Critics argue that consequently Ghana is not getting the industrial breakthrough it had been promised prior to the 2016 general elections. But government retorts that the programme was never advertised as one aimed at creating brand new industries in each and every district; but one aimed at ensuring that every district has at least one factory that is operational, whether new or already in existence.
In truth, brownfield enterprises were always going to be attracted to the initiative with its array of fiscal incentives such as tax holidays of up to five years (renewable with the acquiescence of the Ministry of Finance), exemptions from and waivers on import duties and levies on equipment, plant and machinery as well as raw materials. Add to these total exemptions from payment of withholding tax on dividends as well as relief from double taxation for foreign investors and employees.
Critics argue that giving such incentives to already existing companies’ amounts to carelessly foregoing public revenues at a time they are direly needed.
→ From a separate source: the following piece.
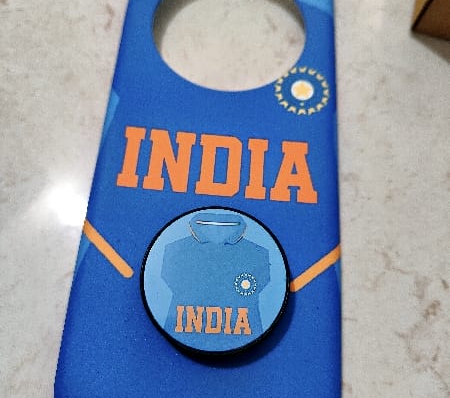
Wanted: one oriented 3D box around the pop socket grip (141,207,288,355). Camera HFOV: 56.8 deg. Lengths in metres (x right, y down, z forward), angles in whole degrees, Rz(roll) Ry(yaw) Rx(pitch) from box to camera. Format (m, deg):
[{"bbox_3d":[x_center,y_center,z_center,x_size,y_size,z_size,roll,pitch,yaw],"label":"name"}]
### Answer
[{"bbox_3d":[-0.003,0.023,0.117,0.040,0.010,0.040,5,71,-1],"label":"pop socket grip"}]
Government officials retort that these incentives are similar to locational fiscal incentives offered to enterprises that set up outside the urban centres, in order to encourage them to do so for much the same reasons as the 1D1F programme was set up in the first place.
Even as this controversy rages however, even government’s most ardent critics are hard put to fault the choices made with regards to which already existing, but troubled enterprises should be rehabilitated with the core support of the 1D1F programme, especially the latest two which both are of strategic importance to Ghana’s economy.
Having been a household name for most Ghanaians, having dominated most supermarkets and distribution outlets for fresh chicken particularly in Kumasi and Accra, Darko Farms went through a period of decline, due to major challenges that confronted the domestic poultry industry in the late 1990s including high cost of feed, inefficiencies across the value chain, high electricity and operational cost, as well as competition from cheap imported poultry products.
As part of Government’s Industrial Transformation Agenda, being implemented by the Ministry of Trade and Industry, Darko Farms Company was identified as one of the distressed but potentially viable companies.
As a result, the company, in 2017, applied to be part of the flagship 1-District-1-Factory initiative, and after a comprehensive review by the Technical Support Group of the Ministry, an amount of GH¢22.1 million was granted as a loan facility to the company by Ghana EXIM Bank.
The amount was earmarked to revamp the company’s operations, by upgrading the plant and equipment, retooling the hatchery, feed mill and processing facility and as working capital support. The company has also applied part of this facility to establish an out-grower scheme, where a number of poultry farmers are supported with broiler chicks, and feed as well as technical assistance to breed their birds.